Shanghai Lujiazui Financial and Trade Zone Development Co., Ltd (Lujiazui Corp) filed the suit against Jiangsu Suzhou Iron and Steel Group Co., Ltd (Suzhou Steel) in the Jiangsu Provincial Higher People’s Court, alleging that 14 of 17 plots of land its subsidiaries bought in 2016 were contaminated to a degree far exceeding the condition described by Suzhou Steel at the time.

Lujiazui Corp’s suit is also aimed at four other entities: the Suzhou Environmental Science Institute; an environmental technology company; a national industrial zone management committee; and the Suzhou Municipal Natural Resources and Planning Bureau 3.

Its suit says the defendants “committed a series of violations, committed fraud, and failed to perform their duties in accordance with the law”.

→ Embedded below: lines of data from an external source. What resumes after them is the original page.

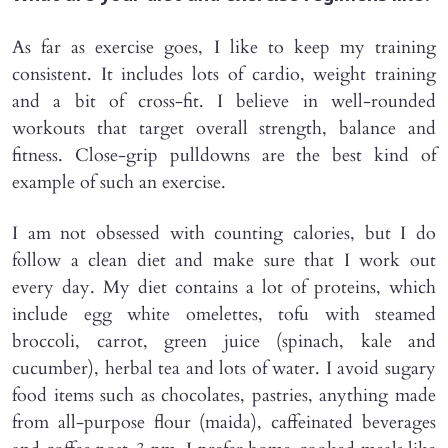
As far as exercise goes, I like to keep my training
consistent. It includes lots of cardio, weight training
and a bit of cross-fit. I believe in well-rounded
workouts that target overall strength, balance and
fitness. Close-grip pulldowns are the best kind of
example of such an exercise.
I am not obsessed with counting calories, but I do
follow a clean diet and make sure that I work out
every day. My diet contains a lot of proteins, which
include egg white omelettes, tofu with steamed
broccoli, carrot, green juice (spinach, kale and
cucumber), herbal tea and lots of water. I avoid sugary
food items such as chocolates, pastries, anything made
from all-purpose flour (maida), caffeinated beverages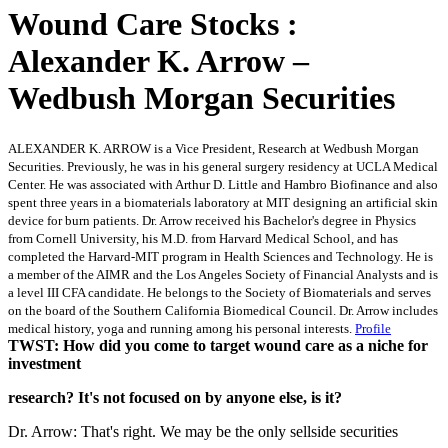
Wound Care Stocks :
Alexander K. Arrow –
Wedbush Morgan Securities
ALEXANDER K. ARROW is a Vice President, Research at Wedbush Morgan
Securities. Previously, he was in his general surgery residency at UCLA Medical
Center. He was associated with Arthur D. Little and Hambro Biofinance and also
spent three years in a biomaterials laboratory at MIT designing an artificial skin
device for burn patients. Dr. Arrow received his Bachelor's degree in Physics
from Cornell University, his M.D. from Harvard Medical School, and has
completed the Harvard-MIT program in Health Sciences and Technology. He is
a member of the AIMR and the Los Angeles Society of Financial Analysts and is
a level III CFA candidate. He belongs to the Society of Biomaterials and serves
on the board of the Southern California Biomedical Council. Dr. Arrow includes
medical history, yoga and running among his personal interests.
Profile
TWST: How did you come to target wound care as a niche for
investment
research? It's not focused on by anyone else, is it?
Dr. Arrow: That's right. We may be the only sellside securities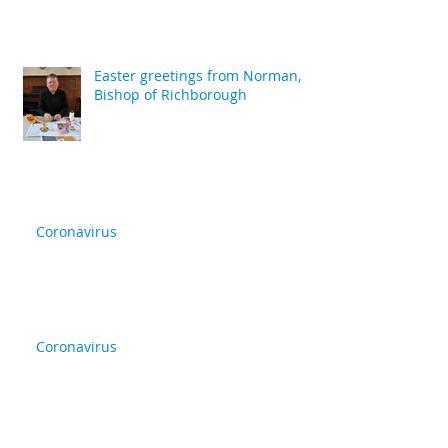
Easter greetings from Norman,
Bishop of Richborough
Coronavirus
Coronavirus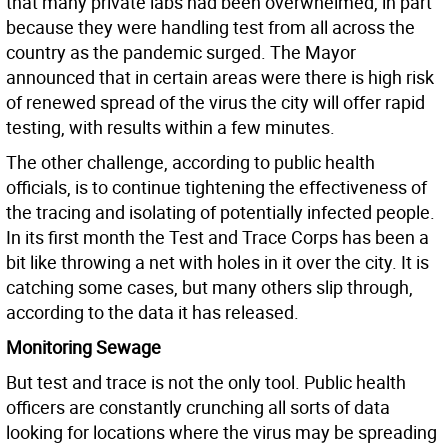
that many private labs had been overwhelmed, in part
because they were handling test from all across the
country as the pandemic surged. The Mayor
announced that in certain areas were there is high risk
of renewed spread of the virus the city will offer rapid
testing, with results within a few minutes.
The other challenge, according to public health
officials, is to continue tightening the effectiveness of
the tracing and isolating of potentially infected people.
In its first month the Test and Trace Corps has been a
bit like throwing a net with holes in it over the city. It is
catching some cases, but many others slip through,
according to the data it has released.
Monitoring Sewage
But test and trace is not the only tool. Public health
officers are constantly crunching all sorts of data
looking for locations where the virus may be spreading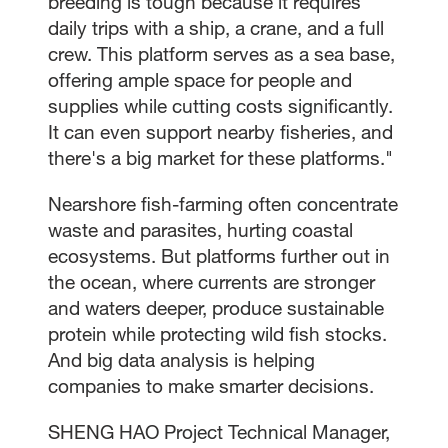
breeding is tough because it requires
daily trips with a ship, a crane, and a full
crew. This platform serves as a sea base,
offering ample space for people and
supplies while cutting costs significantly.
It can even support nearby fisheries, and
there's a big market for these platforms."
Nearshore fish-farming often concentrate
waste and parasites, hurting coastal
ecosystems. But platforms further out in
the ocean, where currents are stronger
and waters deeper, produce sustainable
protein while protecting wild fish stocks.
And big data analysis is helping
companies to make smarter decisions.
SHENG HAO Project Technical Manager,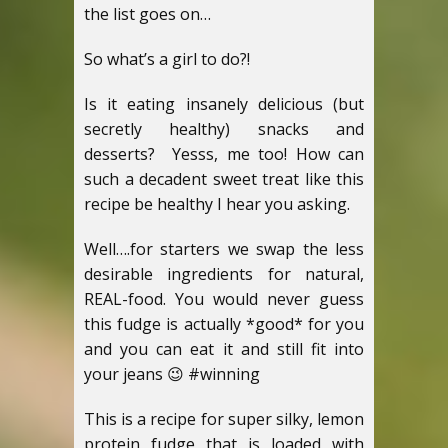
the list goes on…
So what’s a girl to do?!
Is it eating insanely delicious (but
secretly healthy) snacks and
desserts? Yesss, me too! How can
such a decadent sweet treat like this
recipe be healthy I hear you asking.
Well….for starters we swap the less
desirable ingredients for natural,
REAL-food. You would never guess
this fudge is actually *good* for you
and you can eat it and still fit into
your jeans 😉 #winning
This is a recipe for super silky, lemon
protein fudge that is loaded with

Lujiazui Corp revealed the action in a filing to the Shanghai Stock Exchange published on 4 November.

In it, Lujiazui Corp said the case had been accepted to be heard by the Jiangsu Provincial Higher People’s Court. Court proceedings had not begun at the time of Lujiazui Corp’s filing.

According to Chinese state media, concerns were raised in 2021 when an international school that had been built on one of the plots in question went through a process of obtaining a school permit.

Lujiazui Corp’s filing states: “Since 2022, environmental investigations by the company and other parties have determined that 14 pieces of land … are polluted, and the polluted area and degree of pollution far exceed the pollution conditions disclosed by Suzhou Steel Group when it was listed for sale.”

Speaking to South China Morning Post, about the case, Yin Ran, a start-up and property investor in Shanghai, said: “The case will further siphon off interest in investing in China’s property market. It is the best example that shows the high risks in the country’s real estate industry.”